Он выпил вина и хотел лечь спать, когда неожиданно из-за рогожной двери появилась Адэлла.
– Кто же позаботится о тебе, кроме меня, мой милый?! – сказала она, прыгнув к сотнику на колени. – Без тебя легаты и их друзья распоряжались тут не лучше, чем в завоеванном городе. Я выгнала их без церемоний. Эпоредорикс и Вирдумар разбили часть твоей посуды, но я заставлю их непременно заплатить… заплатят они и за порчу твоей одежды, которую изорвали.
– Здравствуй, Адэлла! – холодно сказал сотник и с гримасой поцеловал маркитантку, давно бывшую его женой втайне от всех.
– Что же ты не зашел ко мне? – с нежным упреком продолжала она. – Где ты пропадал весь день? Хорош муж! Хорош отец! Жену не проведал после целого полугода разлуки и детей не поцеловал.
– Дети здоровы?
– Здоровы. А ты?.. Ты здоров?.. Не ранен?.. Не надо лечить тебя?
– Здоров. Оставь меня, Адэлла… я устал с дороги.
– Устал? Давно ли мой Фабий стал знать усталость?

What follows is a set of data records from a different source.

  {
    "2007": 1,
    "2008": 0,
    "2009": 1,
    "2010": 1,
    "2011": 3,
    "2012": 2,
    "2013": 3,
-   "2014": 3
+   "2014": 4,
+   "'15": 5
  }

– Целый день на ветру и стуже – это хоть кого измучит. Даже Британия теплее Галлии.
– Зачем же ты сегодня был где-то вместо того, чтобы греться у очага моего?
– Был по делам… у Цезаря… Мне дано одно тайное поручение, о котором не могу болтать… Я спать хочу… поди домой, Адэлла!
– Разве твоя хижина не дом твоей жены?
– Твой дом подле детей… Я завтра приду… оставь меня!
– Что с тобой, Фабий? Я тебя узнать не могу. Что это за новости? Я вижу какую-то заботу на твоем лице, Веселый Воробей.